Kirk touched a communications control so he could listen in to the admiral’s conversation with the Klingon.
“… escort back to the Empire,” she said, “but the City of Utopia Planitia is private property and must be returned to us at the border.” “Alas,” the Klingon replied, “that cuts to the core of any possibility of friendship between our two peoples. By transporting known Orion pirates, this liner has been used in crimes against the Empire, and we must have it for justice to be served.” Kirk rolled his eyes. It was all nonsense and obfuscation. The Klingon was claiming some cover story about the Planitia having been used to smuggle Orion criminals convicted in the Klingon Empire to safety in the Federation. At least Kabreigny was playing along, and the Klingon did seem to be delighted to be negotiating with a fleet admiral. Kirk decided the Klingon thought he’d be able to kidnap her as well. He frowned and turned down the volume of the negotiations, reducing them to a background whisper.

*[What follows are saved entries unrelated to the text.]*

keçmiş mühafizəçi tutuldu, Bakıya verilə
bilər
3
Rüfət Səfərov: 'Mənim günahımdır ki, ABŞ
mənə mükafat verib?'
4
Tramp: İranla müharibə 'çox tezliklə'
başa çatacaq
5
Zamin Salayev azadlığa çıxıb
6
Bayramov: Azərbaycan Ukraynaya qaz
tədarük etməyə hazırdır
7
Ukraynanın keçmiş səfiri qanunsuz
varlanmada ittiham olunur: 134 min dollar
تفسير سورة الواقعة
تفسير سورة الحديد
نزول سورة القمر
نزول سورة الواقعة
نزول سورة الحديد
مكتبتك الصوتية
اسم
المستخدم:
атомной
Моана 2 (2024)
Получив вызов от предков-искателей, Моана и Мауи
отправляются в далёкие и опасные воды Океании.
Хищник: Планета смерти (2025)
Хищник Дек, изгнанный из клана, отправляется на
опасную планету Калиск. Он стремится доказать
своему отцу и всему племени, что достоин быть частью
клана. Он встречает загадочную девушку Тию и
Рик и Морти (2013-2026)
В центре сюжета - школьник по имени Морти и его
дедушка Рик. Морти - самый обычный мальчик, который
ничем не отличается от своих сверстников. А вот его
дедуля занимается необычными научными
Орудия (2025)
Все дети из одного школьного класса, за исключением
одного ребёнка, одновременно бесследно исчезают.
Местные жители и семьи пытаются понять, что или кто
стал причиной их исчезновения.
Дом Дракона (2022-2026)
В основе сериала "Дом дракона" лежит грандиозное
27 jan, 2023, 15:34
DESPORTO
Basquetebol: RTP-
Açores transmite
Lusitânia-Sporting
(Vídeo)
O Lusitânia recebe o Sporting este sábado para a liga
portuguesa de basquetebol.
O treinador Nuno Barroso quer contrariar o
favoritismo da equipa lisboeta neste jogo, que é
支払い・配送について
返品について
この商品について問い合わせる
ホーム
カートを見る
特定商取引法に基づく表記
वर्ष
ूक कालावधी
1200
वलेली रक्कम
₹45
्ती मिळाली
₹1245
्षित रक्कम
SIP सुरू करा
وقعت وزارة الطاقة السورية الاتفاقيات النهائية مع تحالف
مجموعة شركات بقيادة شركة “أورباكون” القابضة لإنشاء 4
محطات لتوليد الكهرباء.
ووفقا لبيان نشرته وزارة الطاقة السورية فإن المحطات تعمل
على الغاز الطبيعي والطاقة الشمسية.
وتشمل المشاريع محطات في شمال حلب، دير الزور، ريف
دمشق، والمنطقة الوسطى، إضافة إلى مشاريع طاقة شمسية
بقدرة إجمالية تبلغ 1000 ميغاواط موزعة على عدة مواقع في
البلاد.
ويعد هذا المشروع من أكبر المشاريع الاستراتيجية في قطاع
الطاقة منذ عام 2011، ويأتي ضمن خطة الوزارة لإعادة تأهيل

“One minute, gentlemen,” Kirk announced. The command chair in this facility was smaller and less comfortable than the one on the bridge, but it filled him with the same power.
“Science officer?” he asked. It was an innocuous request that would mean nothing to any unwanted listener.
“Spock here,” Spock replied over the intercom. The simple announcement meant all transporter circuits were on-line— every single one of them. “Engineer?” “Scott here.” The ship’s power plant was ready for what would be demanded of it. “Medical?” “McCoy here. But I still say—” “Thank you, Doctor,” Kirk said, quickly cutting off McCoy’s objections.
“Mr. Sulu,” Kirk asked his navigator, “are you ready with the tractor beams?” Sulu didn’t take his eyes off the board. “Target sites located, Captain.” “Mr. Chekov?” His hands were poised over his controls, ready for action.
“Torpedoes armed. Phasers ready for cold start.” Kirk leaned forward to better see the image of the Planitia on the reduced-size viewscreen in front of the command console. lhe instant he put this in motion, the lives of everyone on board the liner Planitia would rest with the skill of the Enterprise crew.
In fifty seconds, the operation would be successful, or more than one hundred innocent people would be dead. But Kirk would not accept that possibility, and neither would his crew. “Let’s make this one for the history books,” he said. “Mr. Spock, you may begin.” “Energizing,” Spock replied from the transporter room. There was no longer any need for communications security. One way or another, the Klingon would know what was happening within seconds.